- _Written task 1_
List every percentage figure in the stimulation strategy passage.
- _Written task 2_
Transcribe the stimulation strategy passage between "It is at that" and "receiving any treatment.", inclusive.
- _Written task 3_
According to the stimulation strategy passage, in what form is much of the oil left unrecovered after waterflooding?

- _Text passage_
────────────────────
Redefining the stimulation strategy
Acid stimulation has long been considered the most effective way to enhance secondary recovery techniques, including open-hole water injection, that are implemented when the natural forces of pressure support from formation water, or the expansion of dissolved gas, become depleted enough to impair the flow of hydrocarbons. Water-flooding can boost hydrocarbon recovery by as much as 40%, as the high-density water—treated or fresh—is injected into the oil-bearing layers, raising reservoir pressure and displacing the hydrocarbons to adjacent production wells.
These recovery improvements are often short-lived, however, because the water, typically injected in a non-uniform way, cannot flush all the oil out of the pore space, due to the fluids’ immiscibility or rock wettability conditions. Well placement and rock heterogeneity, including the presence of fractures, may cause the water front to bypass part of the reservoir. An estimated 50% to 70% of the oil-in-place is left unrecovered after waterflooding, much of it in the form of small droplets detained within large pore spaces.
Additionally, formation damage, which can occur at any time during the lifetime of a well, reduces near-wellbore permeability and obstructs the normal flow of fluids. This further hinders the water injection process from effectively sweeping oil from the reservoir to produce the field.
It is at that point, the operator performs a matrix stimulation to improve injectivity by pumping acid into the rock, to clean out or bypass deposits that inhibit flow and open new pathways to the reservoir. Historically, these treatments have been performed indiscriminately from the surface, resulting in uneven distribution of the fluid, with some zones being over-stimulated and others not receiving any treatment.
This blind acidizing method presents reservoir management problems for operators, who are left with few options other than to deploy production logging tools in multiple runs downhole, to identify the favored pathways and determine which zones are not being stimulated. The process adds considerable time, cost and logistics to the stimulation operation. It also lacks the real-time capability to monitor and control the flow, when the treatment is being pumped into the rock.
────────────────────
- _Collected material_
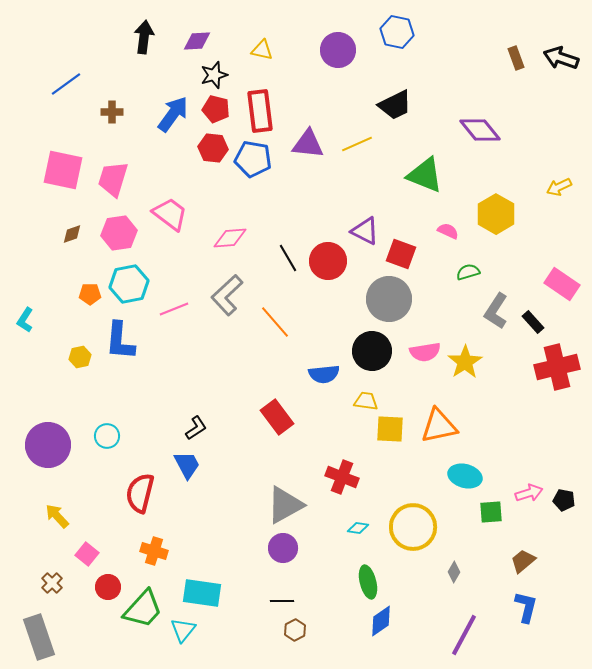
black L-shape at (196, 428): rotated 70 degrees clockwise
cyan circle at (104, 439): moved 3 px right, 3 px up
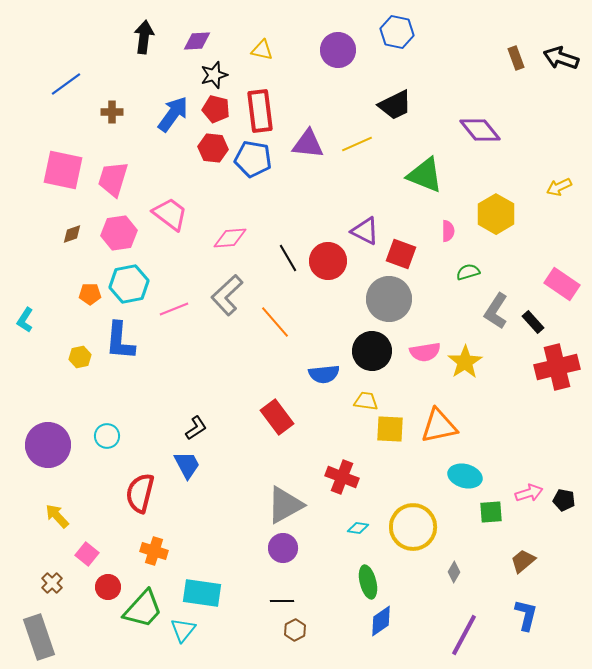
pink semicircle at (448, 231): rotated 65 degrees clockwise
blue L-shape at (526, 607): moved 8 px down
────────────────────
- _Exercise output 1_
40%, 50%, 70%

- _Exercise output 2_
It is at that point, the operator performs a matrix stimulation to improve injectivity by pumping acid into the rock, to clean out or bypass deposits that inhibit flow and open new pathways to the reservoir. Historically, these treatments have been performed indiscriminately from the surface, resulting in uneven distribution of the fluid, with some zones being over-stimulated and others not receiving any treatment.

- _Exercise output 3_
Much of it remains as small droplets detained within large pore spaces.